Aim of the task:
To complete this task, print all the data below exactly but leave out the images.

Given material:
* * *

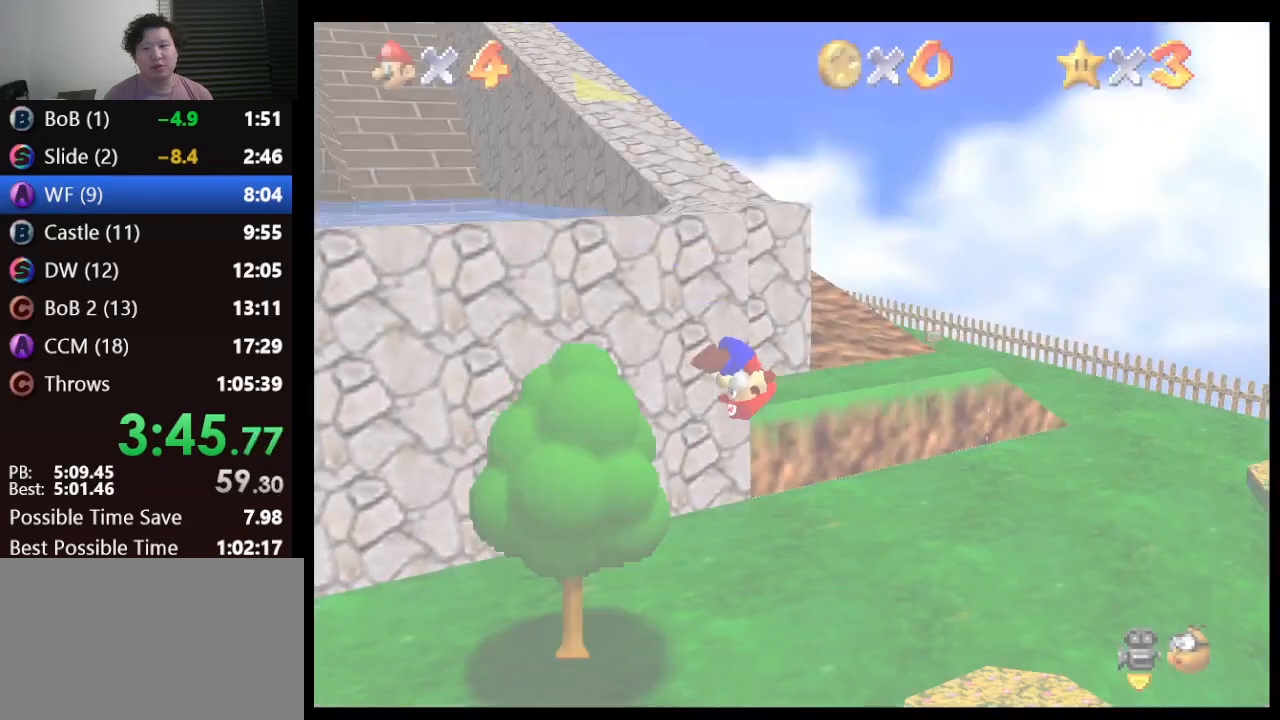
{"buttons": [], "left_stick": "up-right", "events": [[133, "left_stick", "up"], [217, "left_stick", "up-right"]]}
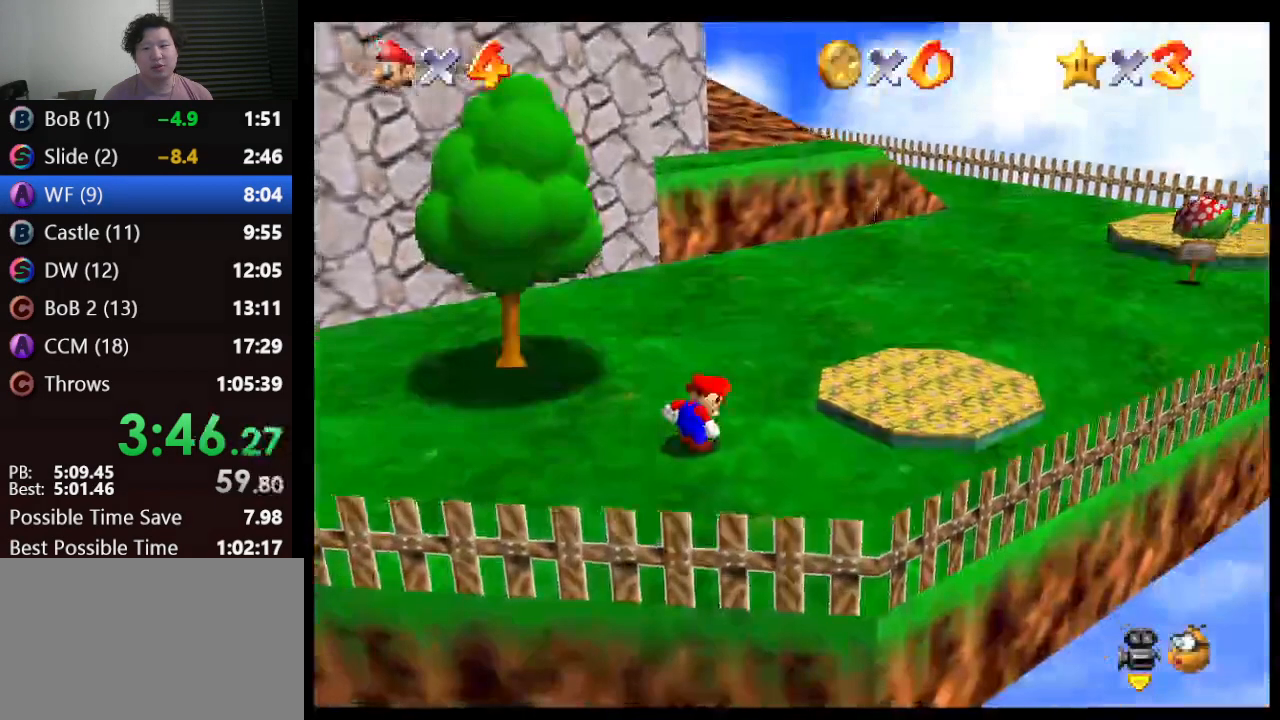
{"buttons": ["A"], "left_stick": "up-right", "events": [[483, "A", "down"]]}
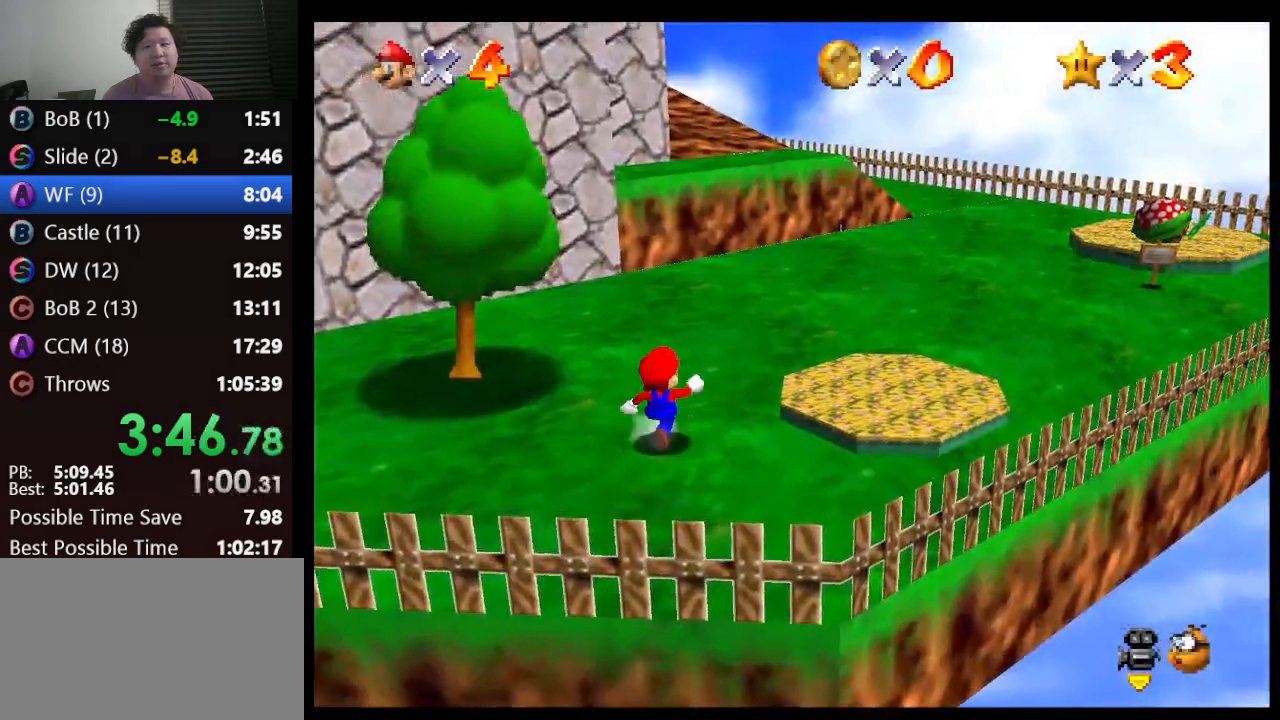
{"buttons": [], "left_stick": "up-right", "events": [[67, "B", "down"], [150, "A", "up"], [183, "B", "up"]]}
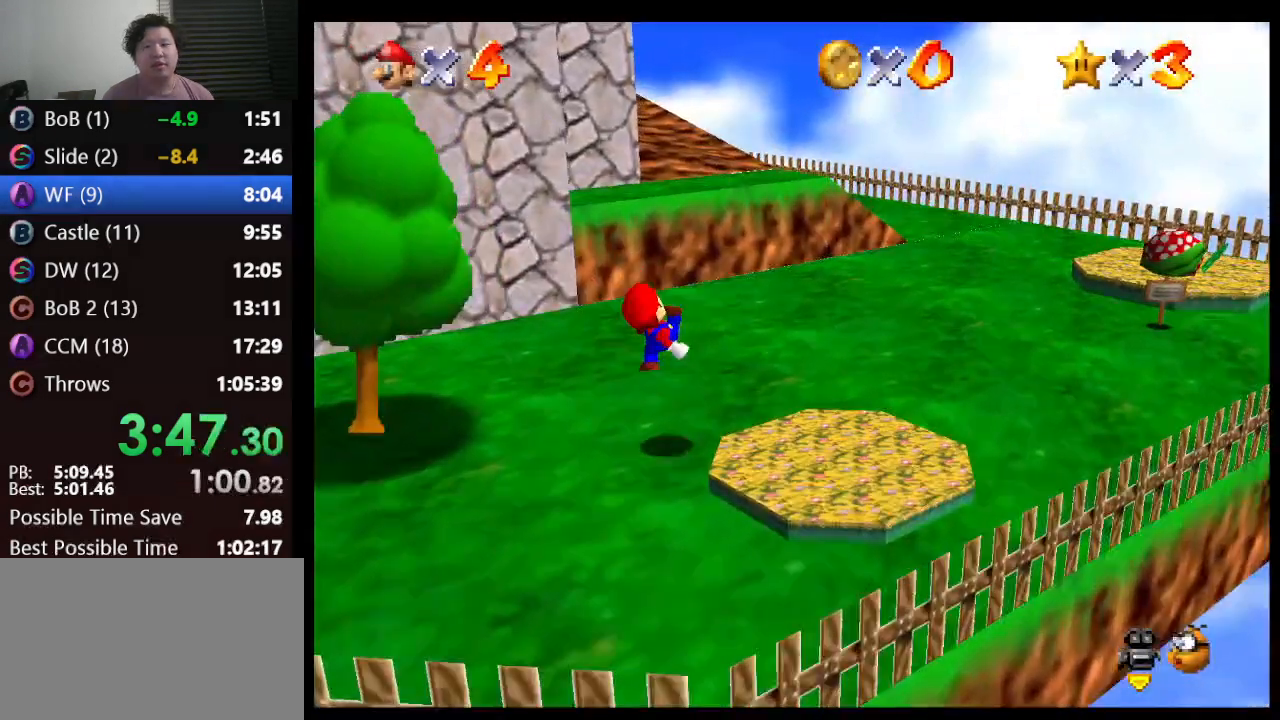
{"buttons": ["A", "Z"], "left_stick": "up", "events": [[83, "left_stick", "up"], [317, "Z", "down"], [417, "A", "down"]]}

* * *

Written answer:
{"buttons": [], "left_stick": "up-right", "events": [[133, "left_stick", "up"], [217, "left_stick", "up-right"]]}
{"buttons": ["A"], "left_stick": "up-right", "events": [[483, "A", "down"]]}
{"buttons": [], "left_stick": "up-right", "events": [[67, "B", "down"], [150, "A", "up"], [183, "B", "up"]]}
{"buttons": ["A", "Z"], "left_stick": "up", "events": [[83, "left_stick", "up"], [317, "Z", "down"], [417, "A", "down"]]}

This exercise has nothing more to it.